*** Excerpted passage ***

#30DaysWild Day 19 – Bird feeder seed tray

Today’s ‘do something for wildlife’ was a very quick and easy job. It will reduce the spilling of bird seed (mess and waste) and smaller birds will appreciate the extra space for landing, perching and feeding. Less trampling of plants below the feeder will be great too 🙂

Being Father’s Day here in the UK, it was a family day and no gardenwatching until late evening. The feeders had been busy in our absence. When refilling them, I remembered I had purchased a small tray that screws into the base of my seed feeders and it was still in the packet.

Tray fitted, I enjoyed a peaceful hour at the end of a busy day watching for birds using it. None came, but it was after 8pm on a dark wet evening. A female Blackbird, a Dunnock, a female House Sparrow and two Woodpigeons were the only visitors I could see and they were feeding on the ground.

It was on our last visit to see the Ospreys at SWT Loch of the Lowes (live cam on nest) that I spotted this smaller size of feeder tray. I liked that size! One of my favourite birds to see there was using it too – the Yellowhammer.

On this occasion, seeing as he was with us and he gifted me a new zoom lens for my birthday, I handed my camera over to my husband and suggested he tried it out. As well as a great female Mallard duck capture, he took images of the feeder tray that had caught my eye. Seeing as it’s Father’s Day, his photo captures are the ones I am posting tonight 🙂

Having previously used one of these trays, I found two things I’d like to pass on. The first is that overtightening of the butterfly screw (supplied with the tray) can break the threads. I’ve done that.

Woodpigeons hogging the feeder is the other! Yep, once they discover they can land on the larger tray, the smaller birds can’t get a look in! The feeder becomes like a swing at a children’s playground when two make it on board – back and forth it goes as they demolish and scatter seed.

Time will tell if a Woodpigeon can land on the smaller tray (I will report back). I really hope they don’t. They’ve got plenty of other feeding areas they can manage. In past winters, with heavy snow, I found many species of birds feeding at the same time using the tray. I’d like to see if the same will happen with a smaller tray in the summer months 🙂

This post was published by Shirley for shirls gardenwatch in June 2016.

5 thoughts on “#30DaysWild Day 19 – Bird feeder seed tray

  1. I love the little saucer underneath your bird feeder. Did that come with the feeder or did you put it on afterwards? The duck drinking picture is delightful. I enjoyed reading your blog today very much.

*** End of Excerpted passage ***

> _Activity list_
1) In the bird feeder tray post, what can overtightening the butterfly screw do?
2) Write out the bird feeder tray post word for word, between "5 thoughts on" and "today very much.", inclusive.
The listing after this point comes from a separate source.

*** Data excerpts ***

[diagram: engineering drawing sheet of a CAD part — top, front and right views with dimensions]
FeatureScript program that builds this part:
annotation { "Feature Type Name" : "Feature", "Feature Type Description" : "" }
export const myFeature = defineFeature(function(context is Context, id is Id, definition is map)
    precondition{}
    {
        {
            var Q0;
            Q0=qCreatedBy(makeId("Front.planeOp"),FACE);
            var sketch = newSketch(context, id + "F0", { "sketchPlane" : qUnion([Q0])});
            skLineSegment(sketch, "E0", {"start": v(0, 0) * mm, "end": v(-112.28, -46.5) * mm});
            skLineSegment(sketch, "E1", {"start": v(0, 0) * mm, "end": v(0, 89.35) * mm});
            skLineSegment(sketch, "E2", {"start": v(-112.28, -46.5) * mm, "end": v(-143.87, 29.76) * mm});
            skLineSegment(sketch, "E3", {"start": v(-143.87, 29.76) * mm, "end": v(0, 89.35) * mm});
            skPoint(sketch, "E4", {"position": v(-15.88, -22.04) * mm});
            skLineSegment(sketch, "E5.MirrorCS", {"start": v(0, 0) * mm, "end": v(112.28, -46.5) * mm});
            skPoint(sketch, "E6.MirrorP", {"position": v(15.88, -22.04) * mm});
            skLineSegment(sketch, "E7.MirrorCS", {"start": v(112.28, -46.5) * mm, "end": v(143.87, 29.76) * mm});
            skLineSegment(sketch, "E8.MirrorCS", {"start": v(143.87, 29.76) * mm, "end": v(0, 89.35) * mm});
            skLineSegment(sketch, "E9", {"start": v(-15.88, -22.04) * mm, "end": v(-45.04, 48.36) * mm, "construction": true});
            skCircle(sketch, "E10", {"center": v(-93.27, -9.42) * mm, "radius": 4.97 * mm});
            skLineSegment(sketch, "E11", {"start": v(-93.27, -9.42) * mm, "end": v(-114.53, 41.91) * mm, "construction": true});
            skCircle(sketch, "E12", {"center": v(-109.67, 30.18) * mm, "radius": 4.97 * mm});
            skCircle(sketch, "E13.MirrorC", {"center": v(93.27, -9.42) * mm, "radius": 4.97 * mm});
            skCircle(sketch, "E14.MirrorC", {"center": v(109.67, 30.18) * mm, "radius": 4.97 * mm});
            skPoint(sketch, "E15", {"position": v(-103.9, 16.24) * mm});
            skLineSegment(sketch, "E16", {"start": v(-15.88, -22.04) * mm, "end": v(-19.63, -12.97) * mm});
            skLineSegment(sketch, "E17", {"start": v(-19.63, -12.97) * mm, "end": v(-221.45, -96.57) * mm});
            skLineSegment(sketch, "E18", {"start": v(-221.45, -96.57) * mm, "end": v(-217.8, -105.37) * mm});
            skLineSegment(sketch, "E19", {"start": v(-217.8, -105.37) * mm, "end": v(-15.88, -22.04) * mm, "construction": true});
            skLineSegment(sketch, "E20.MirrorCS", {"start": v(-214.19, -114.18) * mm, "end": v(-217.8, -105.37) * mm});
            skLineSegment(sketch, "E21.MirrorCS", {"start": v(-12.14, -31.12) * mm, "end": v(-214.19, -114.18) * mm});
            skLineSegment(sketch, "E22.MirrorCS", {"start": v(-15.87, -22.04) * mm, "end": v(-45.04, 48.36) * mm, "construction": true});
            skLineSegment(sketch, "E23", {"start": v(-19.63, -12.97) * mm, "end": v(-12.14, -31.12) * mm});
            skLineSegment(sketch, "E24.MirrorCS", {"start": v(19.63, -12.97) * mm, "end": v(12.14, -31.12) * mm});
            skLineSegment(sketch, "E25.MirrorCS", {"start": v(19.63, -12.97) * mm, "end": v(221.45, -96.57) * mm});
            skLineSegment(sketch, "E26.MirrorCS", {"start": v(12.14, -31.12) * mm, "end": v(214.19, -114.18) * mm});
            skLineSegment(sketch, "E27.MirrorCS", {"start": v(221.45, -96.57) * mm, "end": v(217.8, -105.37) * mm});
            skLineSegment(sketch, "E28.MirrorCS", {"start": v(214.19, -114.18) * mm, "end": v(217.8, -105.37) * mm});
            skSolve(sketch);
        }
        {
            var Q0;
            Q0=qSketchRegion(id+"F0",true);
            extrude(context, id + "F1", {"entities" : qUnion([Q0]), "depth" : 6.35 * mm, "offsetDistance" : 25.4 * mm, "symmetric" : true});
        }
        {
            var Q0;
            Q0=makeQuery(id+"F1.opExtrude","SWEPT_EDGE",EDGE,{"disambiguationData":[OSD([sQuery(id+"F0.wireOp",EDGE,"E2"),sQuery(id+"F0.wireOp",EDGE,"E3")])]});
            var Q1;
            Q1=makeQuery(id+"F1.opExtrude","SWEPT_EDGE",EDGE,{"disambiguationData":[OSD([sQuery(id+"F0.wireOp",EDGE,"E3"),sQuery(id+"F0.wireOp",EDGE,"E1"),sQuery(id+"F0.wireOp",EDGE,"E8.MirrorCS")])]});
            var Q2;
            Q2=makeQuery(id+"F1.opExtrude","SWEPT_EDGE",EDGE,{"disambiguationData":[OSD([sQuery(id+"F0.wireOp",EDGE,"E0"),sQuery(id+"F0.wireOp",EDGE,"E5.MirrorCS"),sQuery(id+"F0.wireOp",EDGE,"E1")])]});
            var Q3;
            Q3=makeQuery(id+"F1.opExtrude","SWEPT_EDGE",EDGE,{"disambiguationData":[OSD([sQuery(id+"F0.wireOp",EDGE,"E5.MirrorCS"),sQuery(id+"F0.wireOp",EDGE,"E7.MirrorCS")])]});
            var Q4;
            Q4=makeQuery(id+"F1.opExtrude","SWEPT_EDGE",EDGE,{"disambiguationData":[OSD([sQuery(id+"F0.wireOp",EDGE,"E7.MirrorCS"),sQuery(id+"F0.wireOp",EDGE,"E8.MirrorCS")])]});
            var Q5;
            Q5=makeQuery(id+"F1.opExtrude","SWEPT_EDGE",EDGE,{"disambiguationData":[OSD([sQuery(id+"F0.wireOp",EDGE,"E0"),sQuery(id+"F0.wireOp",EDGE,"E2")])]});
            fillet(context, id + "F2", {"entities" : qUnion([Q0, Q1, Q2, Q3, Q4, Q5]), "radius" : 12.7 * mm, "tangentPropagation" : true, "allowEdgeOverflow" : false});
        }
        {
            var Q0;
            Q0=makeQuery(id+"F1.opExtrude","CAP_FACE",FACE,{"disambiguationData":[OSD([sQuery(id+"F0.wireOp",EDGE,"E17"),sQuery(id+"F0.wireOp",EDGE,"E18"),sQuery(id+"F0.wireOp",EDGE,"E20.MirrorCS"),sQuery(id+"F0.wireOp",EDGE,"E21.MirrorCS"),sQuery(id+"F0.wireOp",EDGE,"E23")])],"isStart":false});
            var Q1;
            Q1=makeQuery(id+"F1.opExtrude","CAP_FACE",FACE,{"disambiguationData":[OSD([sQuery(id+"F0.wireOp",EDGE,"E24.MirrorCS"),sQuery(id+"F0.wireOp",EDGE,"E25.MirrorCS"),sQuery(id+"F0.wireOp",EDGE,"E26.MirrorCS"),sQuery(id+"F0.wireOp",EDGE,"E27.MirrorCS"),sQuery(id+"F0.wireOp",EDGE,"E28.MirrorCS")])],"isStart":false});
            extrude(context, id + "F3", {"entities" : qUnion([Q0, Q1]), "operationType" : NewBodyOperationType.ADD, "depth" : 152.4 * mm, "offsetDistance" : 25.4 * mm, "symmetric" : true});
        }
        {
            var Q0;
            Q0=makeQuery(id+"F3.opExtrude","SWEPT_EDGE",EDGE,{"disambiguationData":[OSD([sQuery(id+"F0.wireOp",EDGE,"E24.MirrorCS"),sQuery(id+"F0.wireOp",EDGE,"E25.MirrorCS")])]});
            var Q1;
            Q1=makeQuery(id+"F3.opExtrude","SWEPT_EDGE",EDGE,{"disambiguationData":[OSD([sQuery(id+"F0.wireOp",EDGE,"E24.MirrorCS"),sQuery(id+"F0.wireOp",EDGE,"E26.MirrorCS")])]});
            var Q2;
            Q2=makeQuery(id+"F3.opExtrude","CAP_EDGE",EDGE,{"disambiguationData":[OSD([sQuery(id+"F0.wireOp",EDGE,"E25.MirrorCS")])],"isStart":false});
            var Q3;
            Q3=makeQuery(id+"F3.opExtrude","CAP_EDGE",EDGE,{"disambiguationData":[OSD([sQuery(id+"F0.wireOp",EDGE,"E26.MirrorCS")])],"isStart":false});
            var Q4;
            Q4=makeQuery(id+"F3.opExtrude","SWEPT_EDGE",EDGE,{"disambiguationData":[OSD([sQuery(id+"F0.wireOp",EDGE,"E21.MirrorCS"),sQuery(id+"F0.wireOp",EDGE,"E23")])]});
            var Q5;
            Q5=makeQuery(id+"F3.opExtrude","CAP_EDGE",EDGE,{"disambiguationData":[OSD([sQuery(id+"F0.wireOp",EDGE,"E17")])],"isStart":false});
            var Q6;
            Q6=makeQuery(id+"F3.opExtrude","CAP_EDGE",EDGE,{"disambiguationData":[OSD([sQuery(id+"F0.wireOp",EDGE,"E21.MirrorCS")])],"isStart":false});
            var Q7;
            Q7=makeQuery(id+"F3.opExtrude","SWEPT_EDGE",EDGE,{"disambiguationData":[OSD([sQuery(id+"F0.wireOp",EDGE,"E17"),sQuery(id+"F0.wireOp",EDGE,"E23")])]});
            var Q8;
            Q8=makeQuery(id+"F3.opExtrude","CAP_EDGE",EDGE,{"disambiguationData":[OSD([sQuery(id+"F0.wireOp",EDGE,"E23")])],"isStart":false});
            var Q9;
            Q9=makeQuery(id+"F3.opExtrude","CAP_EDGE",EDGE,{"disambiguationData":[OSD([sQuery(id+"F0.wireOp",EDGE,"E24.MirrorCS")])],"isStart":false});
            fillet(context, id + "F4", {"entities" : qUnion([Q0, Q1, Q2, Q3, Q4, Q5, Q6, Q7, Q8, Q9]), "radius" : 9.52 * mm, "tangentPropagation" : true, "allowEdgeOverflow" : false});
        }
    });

*** End of Data excerpts ***

> _Exercise answers_
1) It can break the threads.

2)
5 thoughts on “#30DaysWild Day 19 – Bird feeder seed tray

  1. I love the little saucer underneath your bird feeder. Did that come with the feeder or did you put it on afterwards? The duck drinking picture is delightful. I enjoyed reading your blog today very much.